Melalui teks hadis di atas yang hanya dipahami secara tekstual dan sepihak, para kaum jihadis berkonklusi bahwa kata jihad maknanya dipersempit hanya sebatas dengan peperangan atau pertumpahan darah dengan sesama umat manusia, bahkan sesama umat muslim sendiri. Hal ini tidak lain tidak bukan merupakan tindak laku terorisme yang sangat keji.
Akibat jika Hadist hanya Dipahami secara Tekstual
Mereka juga berpandangan bahwa kewajiban jihad melekat kepada umat muslim secara mutlak, oleh karenanya jika menentang terhadap kewajiban ini maka dinggap sebagai golongan orang-orang munafik (Najih, 2018: 81-82).
Begitulah salah satu contoh nasib hadis yang hanya dipahami secara tekstual saja lantas kemudian dijadikan sebagai alat politisasi. Hadis yang seharusnya menjadi jalan keluar untuk mengentaskan problema umat malah jauh dari nilai-nilai ajaran Islam yang moderat, santun, dan indah. Bahkan Islam terkesan mempunyai ajaran yang sarat akan banal karena tindakan mereka yang salah dalam memahami hadis nabi.

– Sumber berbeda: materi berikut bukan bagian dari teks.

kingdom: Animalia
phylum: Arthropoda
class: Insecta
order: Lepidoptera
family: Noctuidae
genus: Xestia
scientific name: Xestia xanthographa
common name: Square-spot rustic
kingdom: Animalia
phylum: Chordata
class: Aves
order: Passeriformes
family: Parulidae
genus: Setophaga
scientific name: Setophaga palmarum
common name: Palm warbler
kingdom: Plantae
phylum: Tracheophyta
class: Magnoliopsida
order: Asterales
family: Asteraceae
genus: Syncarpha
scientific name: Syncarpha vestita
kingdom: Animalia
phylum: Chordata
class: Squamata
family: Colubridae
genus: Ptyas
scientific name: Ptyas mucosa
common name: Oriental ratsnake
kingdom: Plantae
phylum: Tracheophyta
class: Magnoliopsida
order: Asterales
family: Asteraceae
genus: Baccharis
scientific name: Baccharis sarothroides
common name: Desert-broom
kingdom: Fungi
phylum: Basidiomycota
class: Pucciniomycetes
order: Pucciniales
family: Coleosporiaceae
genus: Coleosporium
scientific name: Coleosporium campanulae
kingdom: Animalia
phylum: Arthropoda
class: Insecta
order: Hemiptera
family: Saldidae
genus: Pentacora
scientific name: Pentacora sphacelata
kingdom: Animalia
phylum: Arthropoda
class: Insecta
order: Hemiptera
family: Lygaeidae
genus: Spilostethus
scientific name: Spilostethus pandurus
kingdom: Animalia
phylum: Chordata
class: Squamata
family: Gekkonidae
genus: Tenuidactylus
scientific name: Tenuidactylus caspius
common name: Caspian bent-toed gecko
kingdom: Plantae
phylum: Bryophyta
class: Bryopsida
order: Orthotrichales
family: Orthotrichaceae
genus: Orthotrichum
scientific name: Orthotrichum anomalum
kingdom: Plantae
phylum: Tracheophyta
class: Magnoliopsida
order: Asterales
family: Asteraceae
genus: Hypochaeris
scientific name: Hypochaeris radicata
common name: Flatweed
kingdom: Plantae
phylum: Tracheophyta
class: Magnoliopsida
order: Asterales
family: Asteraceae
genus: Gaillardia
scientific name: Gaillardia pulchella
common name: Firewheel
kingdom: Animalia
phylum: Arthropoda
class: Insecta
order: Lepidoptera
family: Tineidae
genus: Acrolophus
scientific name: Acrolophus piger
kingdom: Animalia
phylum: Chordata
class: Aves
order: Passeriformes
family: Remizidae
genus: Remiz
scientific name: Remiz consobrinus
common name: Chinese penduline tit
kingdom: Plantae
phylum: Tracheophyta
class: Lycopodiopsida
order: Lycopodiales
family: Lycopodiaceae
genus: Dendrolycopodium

Tentunya masih banyak hadis yang berkemungkinan hanya dipahami secara tekstual dan sepihak tanpa melibatkan aspek kontekstualnya. Dengan demikian, konsekuensi yang dihasilkan darinya sangat berbahaya bagi dirinya sendiri maupun orang lain yang berada di sekitarnya. Termasuk di dalamnya masyhur dikenal dengan sebutan radikalsime dan terorsime.